Monday, May 27, 2013

Encoded Vellum: Part 5

by Jeff Chapman -

Brother Peter stopped in the doorway. “Would a glass of water refresh you, Brother Anthony? I’m afraid Brother Sebastian is in for a very long story.”

“Not as long as you think,” said the Abbot. “But, yes, a glass of water would be most kind.”

“I live to serve.” The director dipped his head in a bow so shallow and quick that only a member of the order would have remarked it. Displays of humility permeated the daily life of the order. One could tell a novice, the brothers joked, by the depth of his bow.

The Abbot lowered his head as he twisted his neck to look at the patient. The movement puffed out the Abbot’s jowls, adding another curve to the roundness of his corpulent form. The stubble from black and white whiskers peppered his chin and neck which sheened with sweat. His lips moved in silent prayer.

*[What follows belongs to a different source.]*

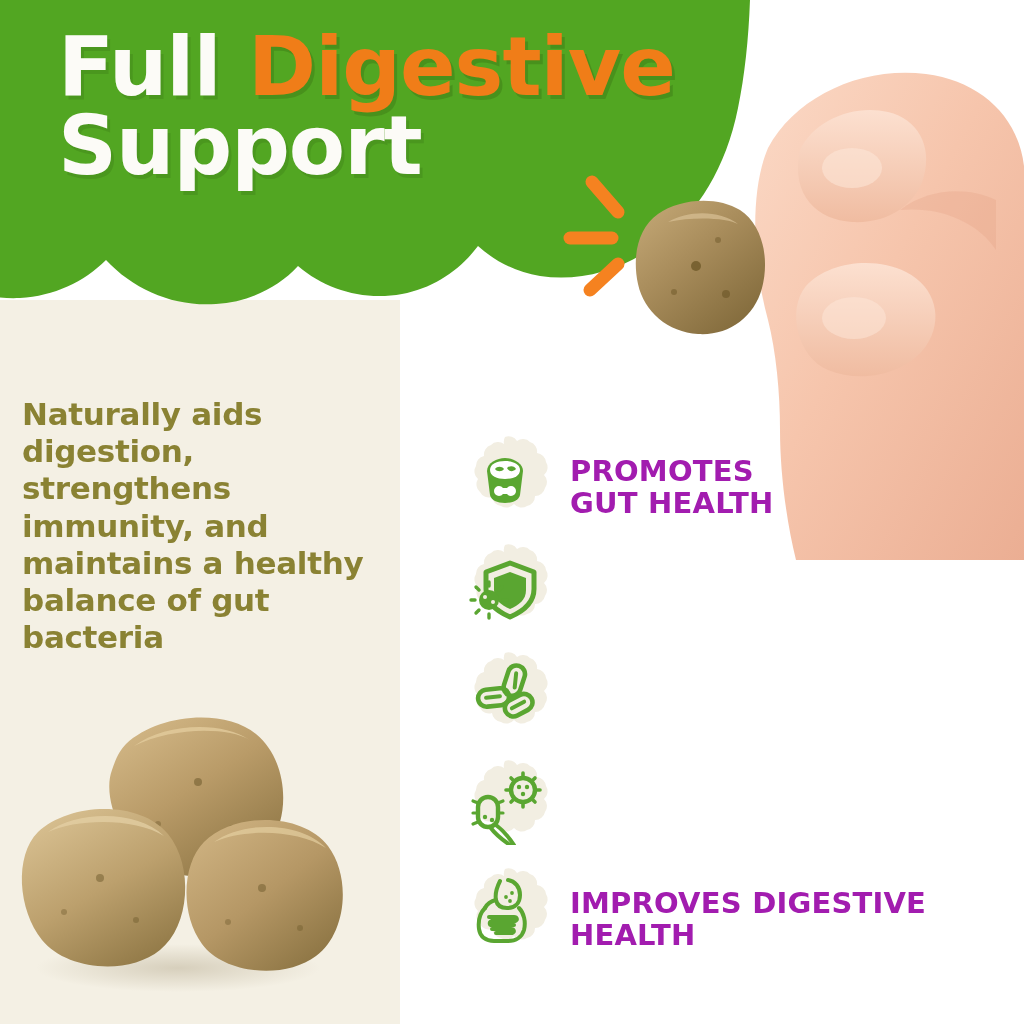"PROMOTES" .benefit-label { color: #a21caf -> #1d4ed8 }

Much of the literature brought from Earth on the Avenir had been lost in the core collapses, with one particularly notable exception: a folder of English stories including Robinson Crusoe; Moll Flanders; A Journal of the Plague Year; King Lear; Macbeth; fragments of A Midsummer Night’s Dream; and a number of other works. Sebastian had read them all again and again and marvelled that such an alien world had ever existed except in man’s fancy. Among those literary castaways survived the story of Robin Hood. Friar Tuck came to mind whenever Sebastian passed the Abbot clicking through the halls with his staff. Friar Tuck wielded his stout stick as a weapon. Could Abbot Anthony do the same? Sebastian grinned.

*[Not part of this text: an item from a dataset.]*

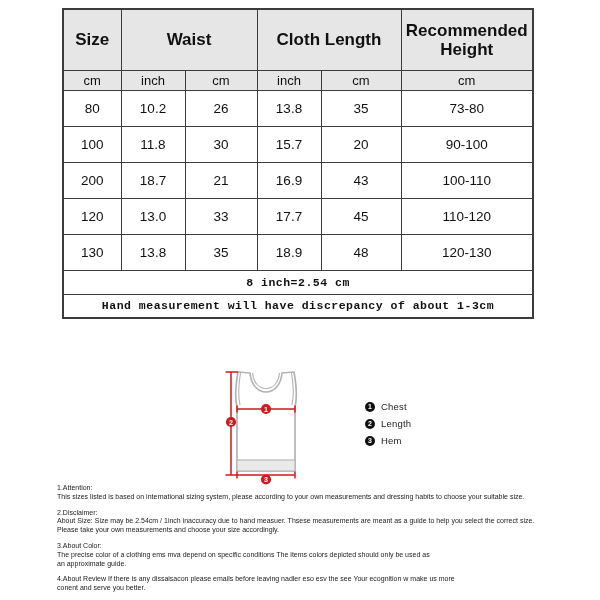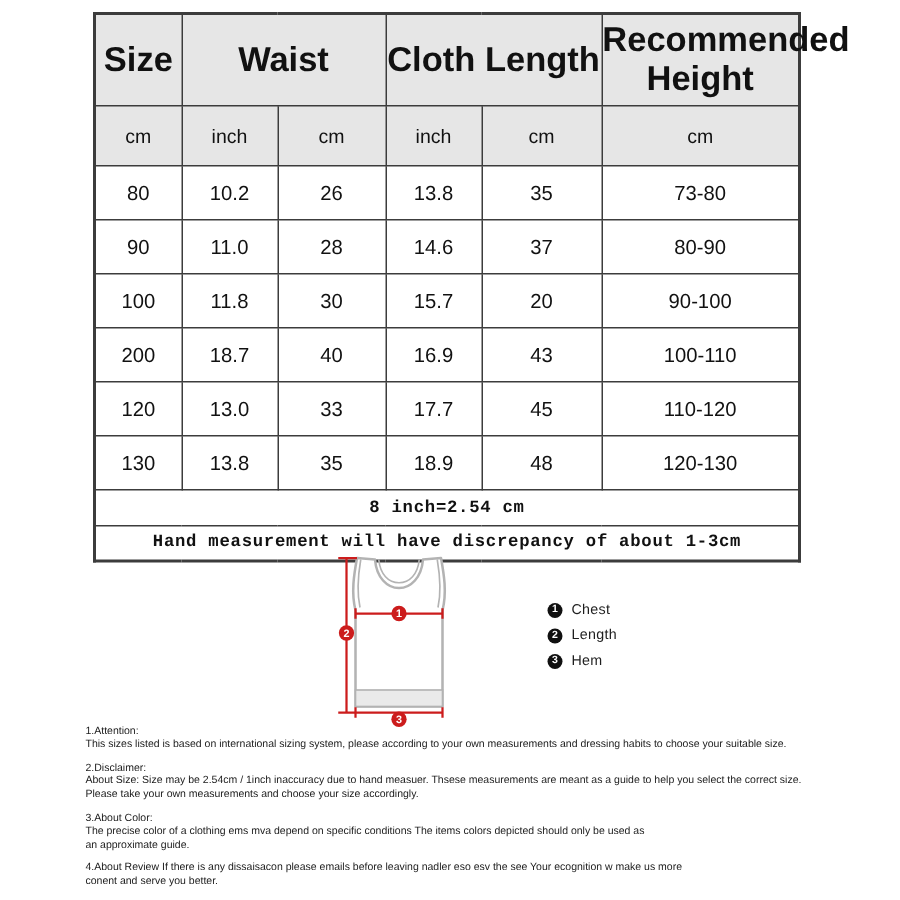"Size" tr.head th { font-size: 23px -> 17px }
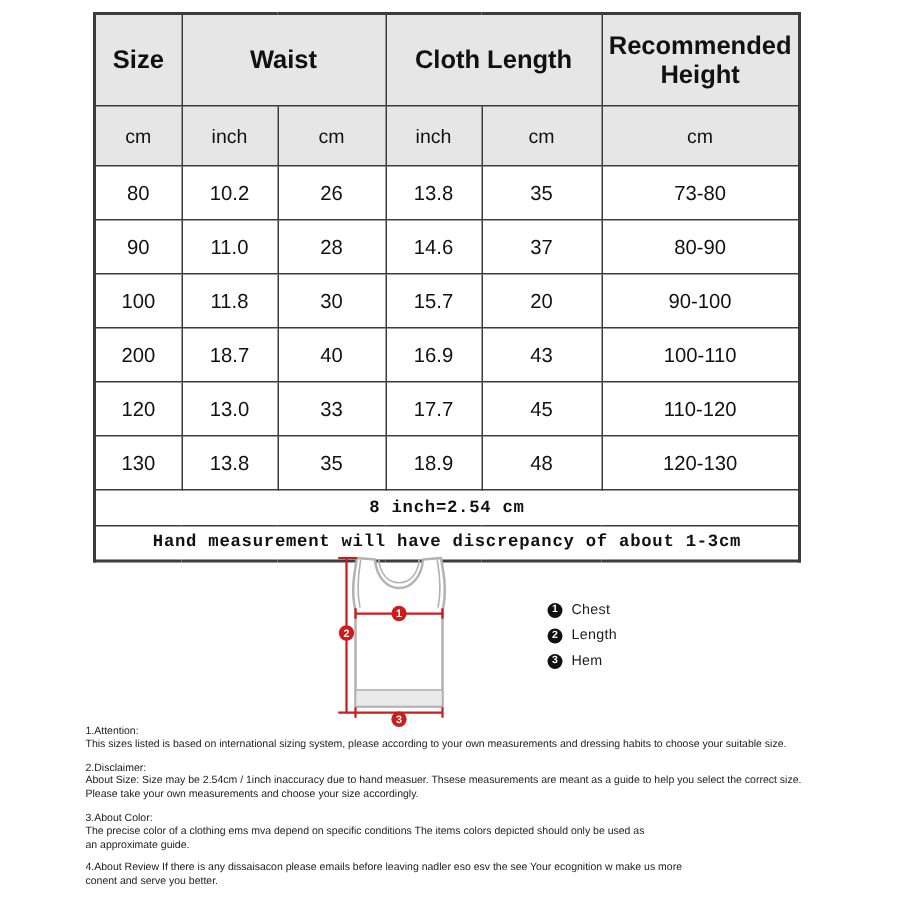"cm" tr.units th { height: 40px -> 20px }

“You are amused, Brother Sebastian?”

“No.” The medico resumed the stony countenance he thought befitting a monk and physician. His work bore grave consequences, and the more serious his demeanour, the more confidence patients would place in his pronouncements.  “I was thinking of something else.”

“Hmm. We shall see.”

Another reproach or no? To Sebastian, the Abbot seemed to talk on some elevated plane within a context Sebastian only vaguely understood. He found the Abbot’s occasional homilies impossible to follow though others talked for days of their brilliant subtlety.

The Abbot inhaled three times, each breath deeper than the last, filling up his lungs, it appeared, as a balloon, in preparation for a long talk. His cheeks trembled with each exhalation. The younger brothers considered the Abbot’s longevity a miracle, and Sebastian tended to agree.

“What I know,” began the Abbot, “is only hearsay from brothers long dead.” He crossed himself, blessing their souls. Sebastian did likewise. “Our lives are not worthy of veneration except our works of charity and devotion in service to God and others. Even the portraits of the former abbots are cause for debate.”

Sebastian nodded in agreement.

“But I think some connection to the past is necessary or we are lost, adrift on a river of which we know not the source.”

Sebastian found himself again nodding, agreeing with the opposite view and feeling a fool.

Brother Peter entered bearing the Abbot’s water. “The meeting is arranged immediately prior to evening prayers. We may push back the start of dinner to accommodate.”

“Very good, Peter.”

“Abbot Anthony is a font of wisdom,” said the director to Sebastian. “Take note and listen carefully.” Brother Peter looked back and winked as he passed out of the room. Whether he winked at the Abbot or Sebastian, Sebastian could not tell.

“Brother Septimus was a very bright young man,” said the Abbot. “Extremely fond of puzzles. As a teenager he twice won the Avenir’s crossword competition and excelled at mathematics and cryptography. He might have been a so-called wizard. I see you nodding. Yes.” The Abbot glanced at the manuscript on the bedside table. “He has left us a puzzle to solve.”

“Something extraordinary must have happened to him,” said Sebastian. “To draw him to our life.”

“As with all of us,” answered the Abbot.